We applied random-effects meta-analysis, *p-uniform, p-uniform, and 3PSM using the implementations in the R packages “weightr” and “metafor” to two published meta-analyses in this section that differed in the amount of estimated between-study variance. The meta-analysis by Rabelo, Keller, Pilati, and Wicherts (2015) consists of 25 Hedges’ g standardized mean differences on whether participant’s judgment of importance of, for instance, morality-related outcomes changes if they are holding a heavy- or lightweight object. The total sample sizes of the primary studies ranged from 30 to 100 (mean = 61.12, median = 60). All effect sizes were positive and 21 (84%) effect sizes were statistically significant based on a two-tailed test with α =.05.

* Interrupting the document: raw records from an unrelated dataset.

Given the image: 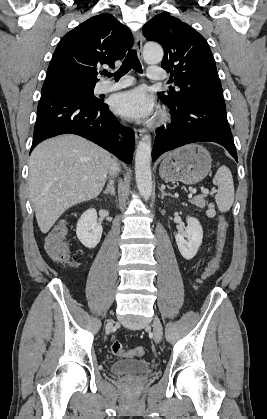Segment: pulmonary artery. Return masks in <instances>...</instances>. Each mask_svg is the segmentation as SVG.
<instances>
[{
  "label": "pulmonary artery",
  "instance_id": "obj_1",
  "mask_svg": "<svg viewBox=\"0 0 267 419\" xmlns=\"http://www.w3.org/2000/svg\"><path fill=\"white\" fill-rule=\"evenodd\" d=\"M148 77L152 80H162L165 78L164 71L159 67L151 66L148 69ZM133 83V80L131 78H122L118 80L117 82H111V81H103L98 86V91L100 93L110 92L114 90H118L124 87H127Z\"/></svg>",
  "mask_w": 267,
  "mask_h": 419
}]
</instances>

The methods were also applied to the meta-analysis by Bangert-Drowns, Hurley, and Wilkinson (2004). This meta-analysis consisted of 48 Hedges’ g standardized mean differences on the effect of writing-to-learn interventions on academic achievement. That is, students’ academic achievement in these primary studies was compared between an experimental group where there was an explicit focus on learning by writing and a control group where traditional teaching methods were used. Sampling variances of the Hedges’ g effect sizes were computed assuming equal sample sizes in both groups. The total sample sizes ranged from 16 to 542 (mean = 116.2, median = 67.5). Based on a two-tailed test with α =.05, 14 effect sizes were significantly larger than zero and one effect size was significantly smaller than zero. R code of applying the methods to these to meta-analysis is available at https://osf.io/9k3bp?view_only=c17ce4ec24b748e7b2dff33dcd42942e.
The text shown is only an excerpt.